Wednesday, September 28, 2005

Neo-Nazis and Anti-Fascists: Protest and Counter Protest in Regensburg

Last night (Tuesday) there was a noisy, if not large, protest and counter protest in Haidplatz, just behind my apartment on Hinter de Grieb. Regensburg has an active neo-Nazi movement, the Nationaldemokratische Partei Deutschlands [NPD] Kreisverbandes Regensburg, headed by one Wille Wiener. The Regensburg Nazis made the German headlines not long ago by seriously beating an Iraqi man they encountered on the Munich subway.

This June when the NPD set up a recruiting table in the Kassiansplatz there was a confrontation with anti-fascists who gathered to protest. There was a scuffle and a couple of anti-fascist protesters were arrested and Wiener and the Nazis withdrew issuing threatens. Little if any of this was reported in the Regensburg press which is more concerned with boosting the community than with reportage of embarrassing reality.
[http://de.indymedia.org/2005/06/121021.shtml Regensburg: Eskalation am NPD-Infostand]

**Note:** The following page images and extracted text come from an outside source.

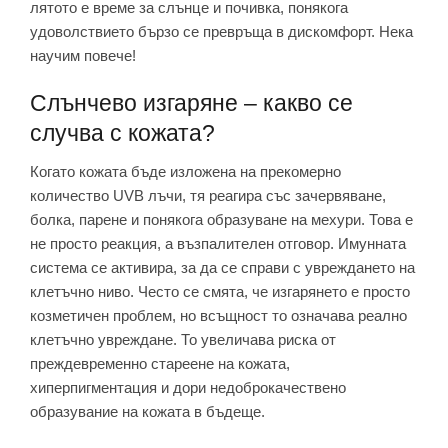
лятото е време за слънце и почивка, понякога
удоволствието бързо се превръща в дискомфорт. Нека
научим повече!
Слънчево изгаряне – какво се
случва с кожата?
Когато кожата бъде изложена на прекомерно
количество UVB лъчи, тя реагира със зачервяване,
болка, парене и понякога образуване на мехури. Това е
не просто реакция, а възпалителен отговор. Имунната
система се активира, за да се справи с увреждането на
клетъчно ниво. Често се смята, че изгарянето е просто
козметичен проблем, но всъщност то означава реално
клетъчно увреждане. То увеличава риска от
преждевременно стареене на кожата,
хиперпигментация и дори недоброкачествено
образувание на кожата в бъдеще.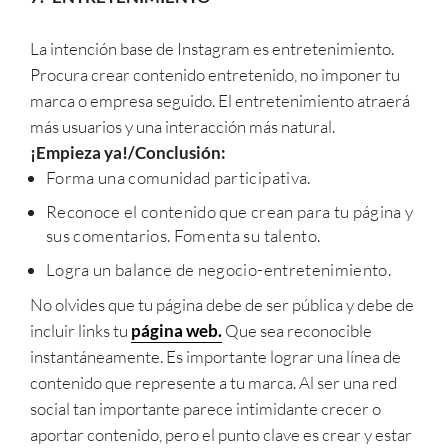
La intención base de Instagram es entretenimiento.
Procura crear contenido entretenido, no imponer tu
marca o empresa seguido. El entretenimiento atraerá
más usuarios y una interacción más natural.
¡Empieza ya!/Conclusión:
Forma una comunidad participativa.
Reconoce el contenido que crean para tu página y
sus comentarios. Fomenta su talento.
Logra un balance de negocio-entretenimiento.
No olvides que tu página debe de ser pública y debe de
incluir links tu
página web.
Que sea reconocible
instantáneamente. Es importante lograr una línea de
contenido que represente a tu marca. Al ser una red
social tan importante parece intimidante crecer o
aportar contenido, pero el punto clave es crear y estar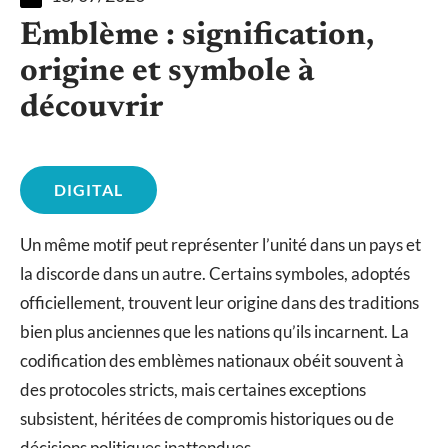
Emblème : signification,
origine et symbole à
découvrir
DIGITAL
Un même motif peut représenter l’unité dans un pays et
la discorde dans un autre. Certains symboles, adoptés
officiellement, trouvent leur origine dans des traditions
bien plus anciennes que les nations qu’ils incarnent. La
codification des emblèmes nationaux obéit souvent à
des protocoles stricts, mais certaines exceptions
subsistent, héritées de compromis historiques ou de
décisions politiques inattendues.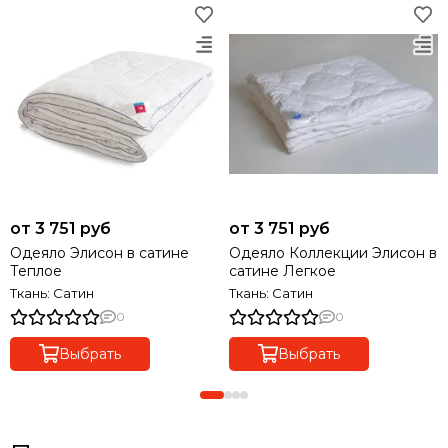
от 3 751 руб
от 3 751 руб
Одеяло Элисон в сатине
Одеяло Коллекции Элисон в
Теплое
сатине Легкое
Ткань: Сатин
Ткань: Сатин
0
0
Выбрать
Выбрать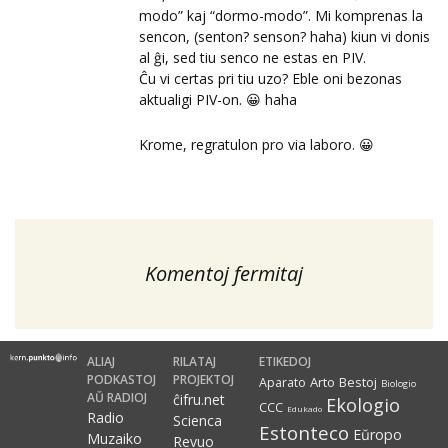
modo” kaj “dormo-modo”. Mi komprenas la
sencon, (senton? senson? haha) kiun vi donis
al ĝi, sed tiu senco ne estas en PIV.
Ĉu vi certas pri tiu uzo? Eble oni bezonas
aktualigi PIV-on. 😀 haha
Krome, regratulon pro via laboro. 😀
Komentoj fermitaj
ALIAJ
RILATAJ
ETIKEDOJ
PODKASTOJ
PROJEKTOJ
Arto
Bestoj
Aparato
Biologio
AŬ RADIOJ
ĉifru.net
Ekologio
CCC
Edukado
Radio
Scienca
Estonteco
Eŭropo
Muzaiko
Revuo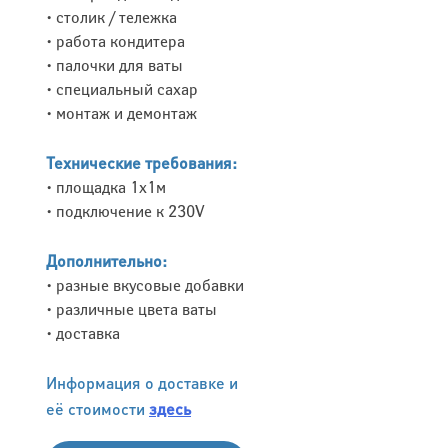
• столик / тележка
• работа кондитера
• палочки для ваты
• специальный сахар
• монтаж и демонтаж
Технические требования:
• площадка 1х1м
• подключение к 230V
Дополнительно:
• разные вкусовые добавки
• различные цвета ваты
• доставка
Информация о доставке и
её стоимости
здесь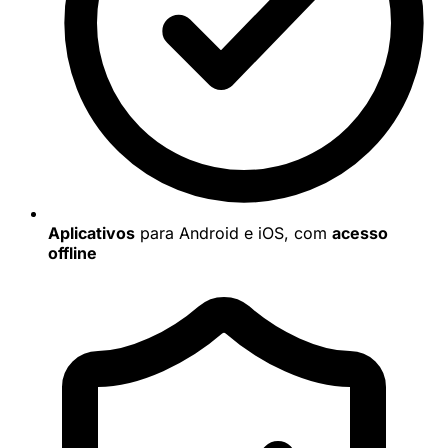
Aplicativos
para Android e iOS, com
acesso
offline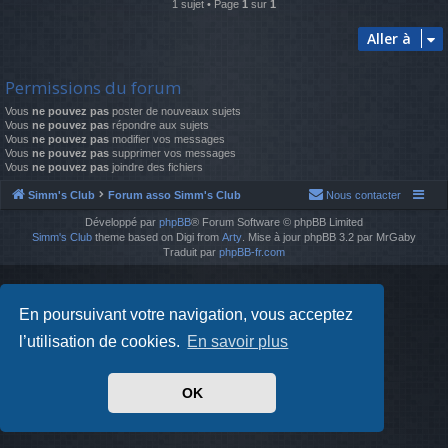
1 sujet • Page
1
sur
1
Aller à
Permissions du forum
Vous
ne pouvez pas
poster de nouveaux sujets
Vous
ne pouvez pas
répondre aux sujets
Vous
ne pouvez pas
modifier vos messages
Vous
ne pouvez pas
supprimer vos messages
Vous
ne pouvez pas
joindre des fichiers
Simm's Club
Forum asso Simm's Club
Nous contacter
Développé par
phpBB
® Forum Software © phpBB Limited
Simm's Club
theme based on Digi from
Arty
. Mise à jour phpBB 3.2 par MrGaby
Traduit par
phpBB-fr.com
En poursuivant votre navigation, vous acceptez
l’utilisation de cookies.
En savoir plus
OK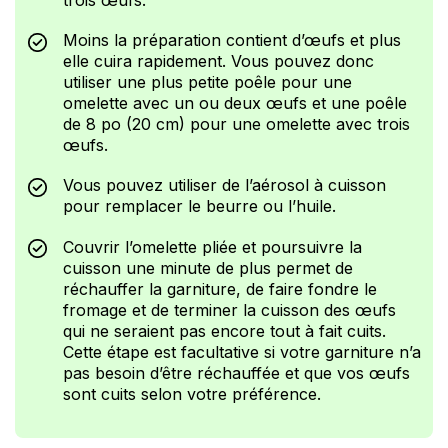
trois œufs.
Moins la préparation contient d’œufs et plus
elle cuira rapidement. Vous pouvez donc
utiliser une plus petite poêle pour une
omelette avec un ou deux œufs et une poêle
de 8 po (20 cm) pour une omelette avec trois
œufs.
Vous pouvez utiliser de l’aérosol à cuisson
pour remplacer le beurre ou l’huile.
Couvrir l’omelette pliée et poursuivre la
cuisson une minute de plus permet de
réchauffer la garniture, de faire fondre le
fromage et de terminer la cuisson des œufs
qui ne seraient pas encore tout à fait cuits.
Cette étape est facultative si votre garniture n’a
pas besoin d’être réchauffée et que vos œufs
sont cuits selon votre préférence.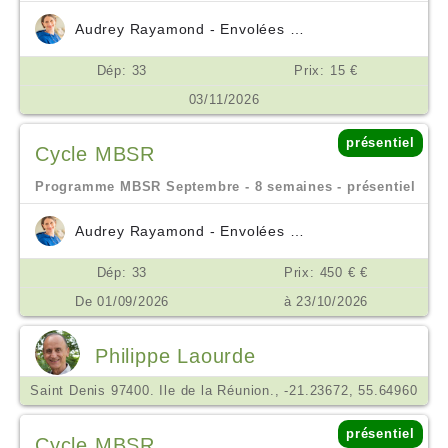
Audrey Rayamond - Envolées Océanes
Dép: 33
Prix: 15 €
03/11/2026
présentiel
Cycle MBSR
Programme MBSR Septembre - 8 semaines - présentiel
Audrey Rayamond - Envolées Océanes
Dép: 33
Prix: 450 € €
De 01/09/2026
à 23/10/2026
Philippe Laourde
Saint Denis 97400. Ile de la Réunion., -21.23672, 55.64960
présentiel
Cycle MBSR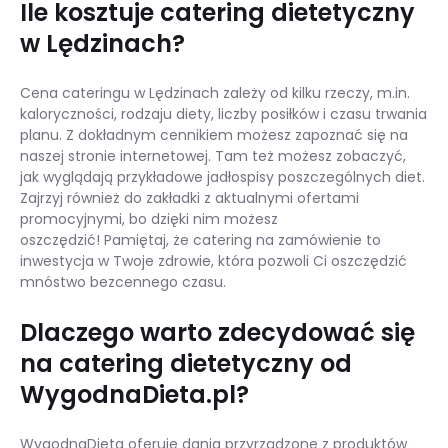
Ile kosztuje catering dietetyczny
w Lędzinach?
Cena cateringu w Lędzinach zależy od kilku rzeczy, m.in.
kaloryczności, rodzaju diety, liczby posiłków i czasu trwania
planu. Z dokładnym cennikiem możesz zapoznać się na
naszej stronie internetowej. Tam też możesz zobaczyć,
jak wyglądają przykładowe jadłospisy poszczególnych diet.
Zajrzyj również do zakładki z aktualnymi ofertami
promocyjnymi, bo dzięki nim możesz
oszczędzić! Pamiętaj, że catering na zamówienie to
inwestycja w Twoje zdrowie, która pozwoli Ci oszczędzić
mnóstwo bezcennego czasu.
Dlaczego warto zdecydować się
na catering dietetyczny od
WygodnaDieta.pl?
WygodnaDieta oferuje dania przyrządzone z produktów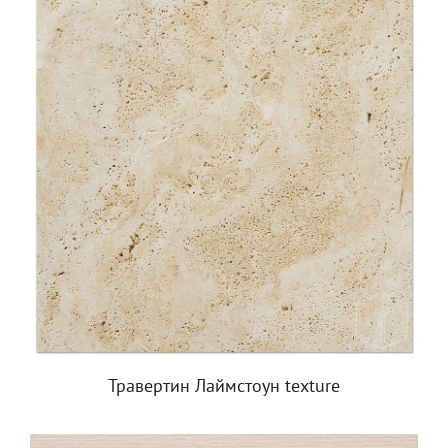
Травертин Лаймстоун texture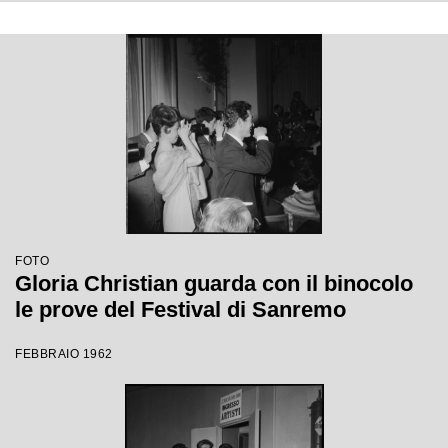
FOTO
Gloria Christian guarda con il binocolo
le prove del Festival di Sanremo
FEBBRAIO 1962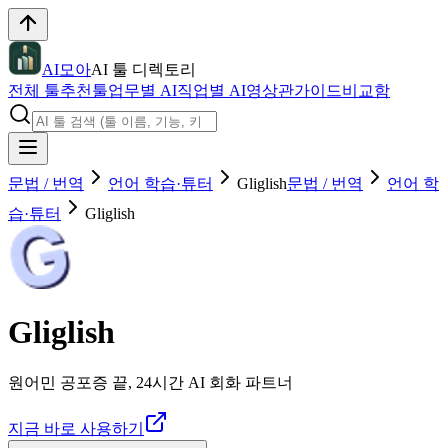
AI모아
AI 툴 디렉토리
전체 툴
추천툴
업무별 AI
직업별 AI
영상관
가이드
비교함
문법 / 번역
언어 학습·튜터
Gliglish
문법 / 번역
언어 학
습·튜터
Gliglish
Gliglish
원어민 공포증 끝, 24시간 AI 회화 파트너
지금 바로 사용하기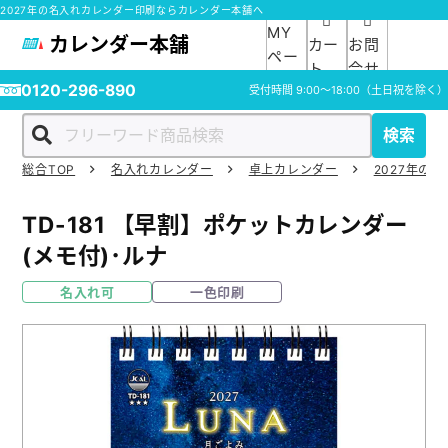
2027年の名入れカレンダー印刷ならカレンダー本舗へ
MY
カレンダー本舗
カー
お問
ペー
ト
合せ
ジ
0120-296-890
受付時間
9:00～18:00
（土日祝を除く）
検索
総合TOP
名入れカレンダー
卓上カレンダー
2027年の
ホーム
TD-181
【早割】ポケットカレンダー
商品一覧
(メモ付)･ルナ
名入れ可
一色印刷
ご利用ガイド
入稿ガイド
スタッフ紹介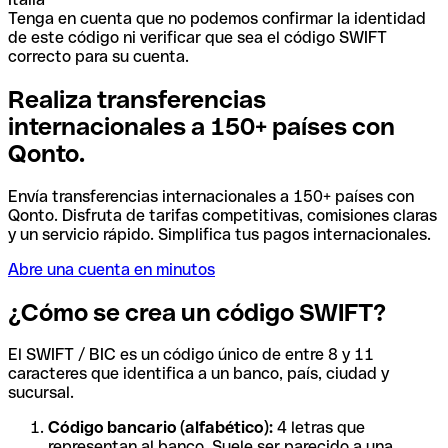
Tenga en cuenta que no podemos confirmar la identidad
de este código ni verificar que sea el código SWIFT
correcto para su cuenta.
Realiza transferencias
internacionales a 150+ países con
Qonto.
Envía transferencias internacionales a 150+ países con
Qonto. Disfruta de tarifas competitivas, comisiones claras
y un servicio rápido. Simplifica tus pagos internacionales.
Abre una cuenta en minutos
¿Cómo se crea un código SWIFT?
El SWIFT / BIC es un código único de entre 8 y 11
caracteres que identifica a un banco, país, ciudad y
sucursal.
Código bancario (alfabético):
4 letras que
representan al banco. Suele ser parecido a una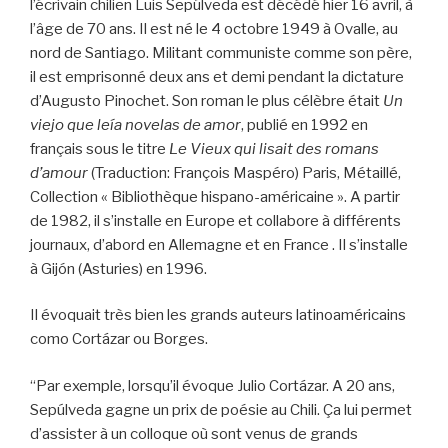
l’écrivain chilien Luis Sepúlveda est décédé hier 16 avril, à
l’âge de 70 ans. Il est né le 4 octobre 1949 à Ovalle, au
nord de Santiago. Militant communiste comme son père,
il est emprisonné deux ans et demi pendant la dictature
d’Augusto Pinochet. Son roman le plus célèbre était
Un
viejo que leía novelas de amor
, publié en 1992 en
français sous le titre
Le Vieux qui lisait des romans
d’amour
(Traduction: François Maspéro) Paris, Métaillé,
Collection « Bibliothèque hispano-américaine ». A partir
de 1982, il s’installe en Europe et collabore à différents
journaux, d’abord en Allemagne et en France . Il s’installe
à Gijón (Asturies) en 1996.
Il évoquait très bien les grands auteurs latinoaméricains
como Cortázar ou Borges.
“Par exemple, lorsqu’il évoque Julio Cortázar. A 20 ans,
Sepúlveda gagne un prix de poésie au Chili. Ça lui permet
d’assister à un colloque où sont venus de grands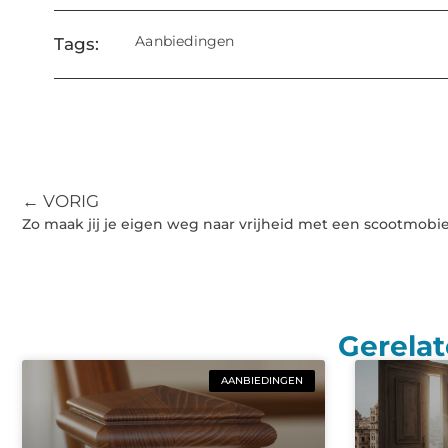
Aanbiedingen
Tags:
← VORIG
Zo maak jij je eigen weg naar vrijheid met een scootmobie
Gerelat
AANBIEDINGEN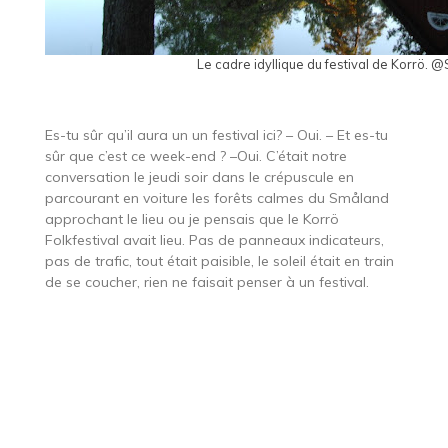
Le cadre idyllique du festival de Korrö
Es-tu sûr qu’il aura un un festival ici? – Oui. – Et es-tu
sûr que c’est ce week-end ? –Oui. C’était notre
conversation le jeudi soir dans le crépuscule en
parcourant en voiture les forêts calmes du Småland
approchant le lieu ou je pensais que le Korrö
Folkfestival avait lieu. Pas de panneaux indicateurs,
pas de trafic, tout était paisible, le soleil était en train
de se coucher, rien ne faisait penser à un festival.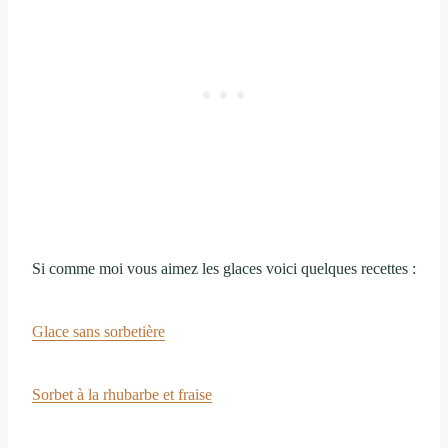
Si comme moi vous aimez les glaces voici quelques recettes :
Glace sans sorbetière
Sorbet à la rhubarbe et fraise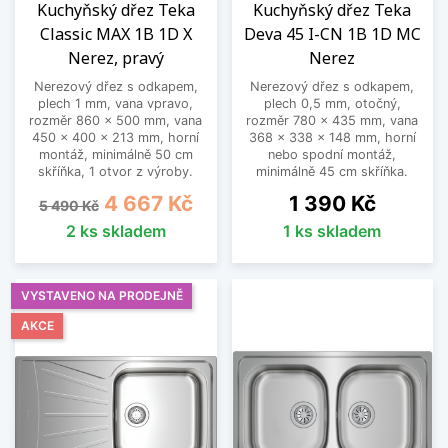
Kuchyňský dřez Teka
Kuchyňský dřez Teka
Classic MAX 1B 1D X
Deva 45 I-CN 1B 1D MC
Nerez, pravý
Nerez
Nerezový dřez s odkapem,
Nerezový dřez s odkapem,
plech 1 mm, vana vpravo,
plech 0,5 mm, otočný,
rozměr 860 x 500 mm, vana
rozměr 780 x 435 mm, vana
450 x 400 x 213 mm, horní
368 x 338 x 148 mm, horní
montáž, minimálně 50 cm
nebo spodní montáž,
skříňka, 1 otvor z výroby.
minimálně 45 cm skříňka.
Běžná cena
Cena
Cena
4 667 Kč
1 390 Kč
5 490 Kč
2 ks skladem
1 ks skladem
VYSTAVENO NA PRODEJNĚ
AKCE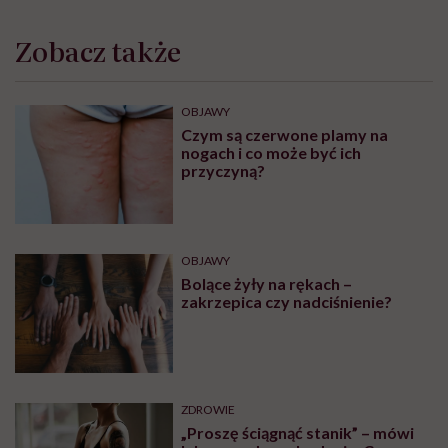
Zobacz także
OBJAWY
Czym są czerwone plamy na
nogach i co może być ich
przyczyną?
OBJAWY
Bolące żyły na rękach –
zakrzepica czy nadciśnienie?
ZDROWIE
„Proszę ściągnąć stanik” – mówi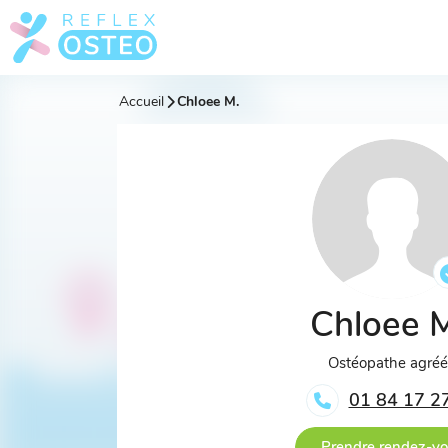
Accueil
Chloee M.
Chloee 
Ostéopathe agré
01 84 17 2
Prendre rendez-v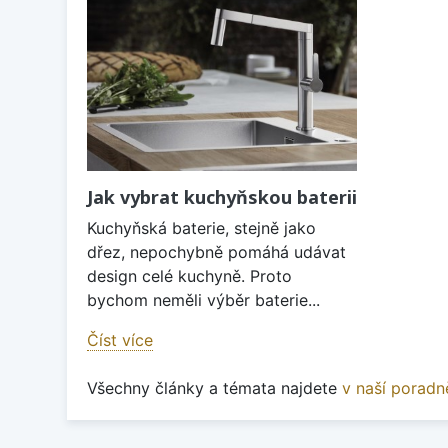
Jak vybrat kuchyňskou baterii
Kuchyňská baterie, stejně jako
dřez, nepochybně pomáhá udávat
design celé kuchyně. Proto
bychom neměli výběr baterie...
Číst více
Všechny články a témata najdete
v naší poradn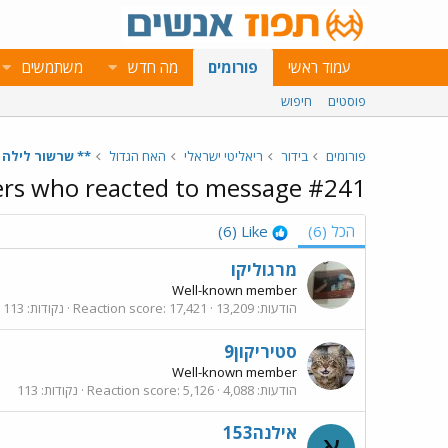
עמוד ראשי
פורומים
מה חדש
משתמשים
פוסטים
חיפוש
פורומים
בידור
ריאליטי ישראלי
האח הגדול
** שרשור לילה - היום ה70 בבי
s who reacted to message #241
הכל
(6)
Like
(6)
מרגוליקו
Well-known member
הודעות
13,209
17,421
Reaction score
נקודות
113
סטיריקון9
Well-known member
הודעות
4,088
5,126
Reaction score
נקודות
113
אילנה153
א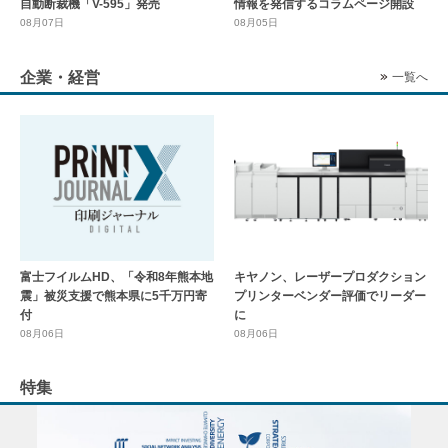
自動断裁機「V-595」発売
情報を発信するコラムページ開設
08月07日
08月05日
企業・経営
一覧へ
富士フイルムHD、「令和8年熊本地
キヤノン、レーザープロダクション
震」被災支援で熊本県に5千万円寄
プリンターベンダー評価でリーダー
付
に
08月06日
08月06日
特集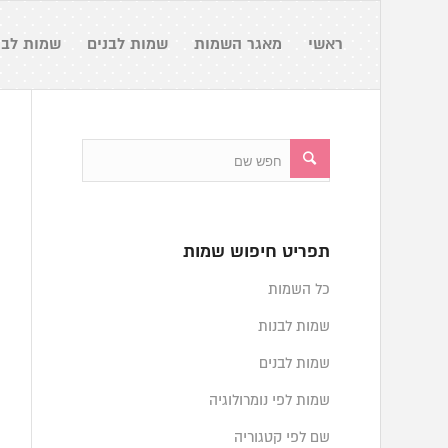
ראשי
מאגר השמות
שמות לבנים
שמות לבנ
תפריט חיפוש שמות
כל השמות
שמות לבנות
שמות לבנים
שמות לפי נומרולוגיה
שם לפי קטגוריה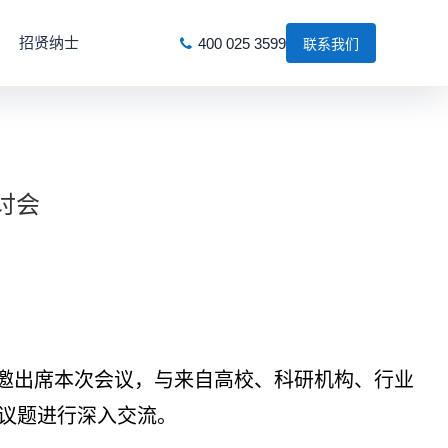
招贤纳士
400 025 3599
联系我们
讨会
受邀出席本次会议，与来自高校、科研机构、行业
议题进行深入交流。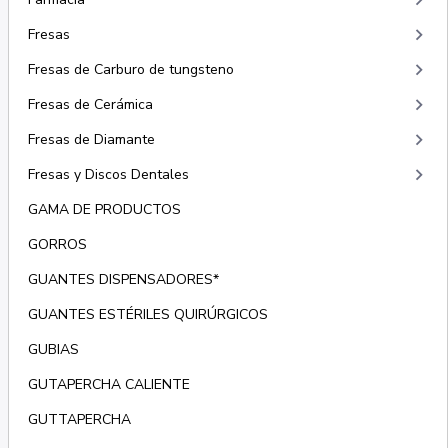
keyboard_arrow_right
keyboard_arrow_right
Fresas
keyboard_arrow_right
Fresas de Carburo de tungsteno
keyboard_arrow_right
Fresas de Cerámica
keyboard_arrow_right
Fresas de Diamante
keyboard_arrow_right
Fresas y Discos Dentales
GAMA DE PRODUCTOS
GORROS
GUANTES DISPENSADORES*
GUANTES ESTÉRILES QUIRÚRGICOS
GUBIAS
GUTAPERCHA CALIENTE
GUTTAPERCHA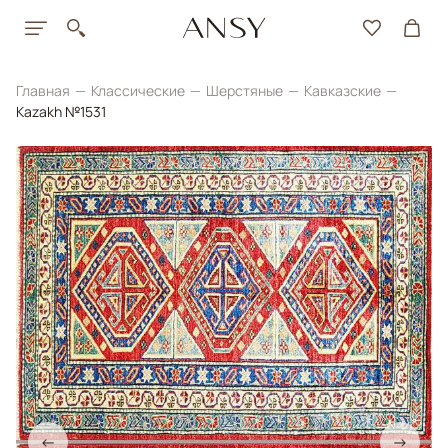
Главная
Классические
Шерстяные
Кавказские
Kazakh №1531
←
→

Last night’s episode came after it was announced that Michel Friedman, a former CDU politician was coming to Regensburg to give a reading to publicize his new book, Kaddisch vor Morgengrauen. Friedman is a colorful and controversial character whose mother and father were “Schindler Jews” saved from Auschwitz Birkenau by Oskar Schindler. In the 1980s he was a member of the Frankfort Central Jewish Council and a rising star in the Hesse CDU until he was sidetracked by fund-raising improprieties and by particularly intemperate personal attacks on Chancellor Helmut Kohl. Later he was involved in a prostitution and cocaine scandal and convicted of drug possession but he managed to rehabilitate himself and now moderates a weekly political talk show on the N24 news station.
When Wiener’s Nazis learned of Friedman's book reading at a hotel on Haidplatz, they organized a protest citing Friedman’s moral corruption. Within hours the Regensburg political Left, mostly students, anarchists and the local multicolored, multi-pierced punks, had organized a counter protest. The Regensburg police moved quickly and in force—body armor and full riot gear—to cordon off Haidplatz to keep the two groups apart. The result was the loud exchange of last night.
What strikes me is the openness with which neo-Nazis are allowed to operate in the reunified Germany. In the old FGR, the display of Nazi symbols and the promotion of its ideology were illegal. While the former is still disallowed, the ideology is now protected by free speech laws. In the 2004 elections, the anti-democratic, racist, anti-Semitic, xenophobic NPD of Brandenburg and Saxony won seats in the German parliament.

Declaring “Our fathers were not criminals,” NDP head Udo Voigt believes in “the natural law of the inequality” of human beings and has called for “re-evaluating” the crimes of Hitler’s Third Reich. For better or worse, speech is free in Germany and, as in the USA, one takes the good with the bad.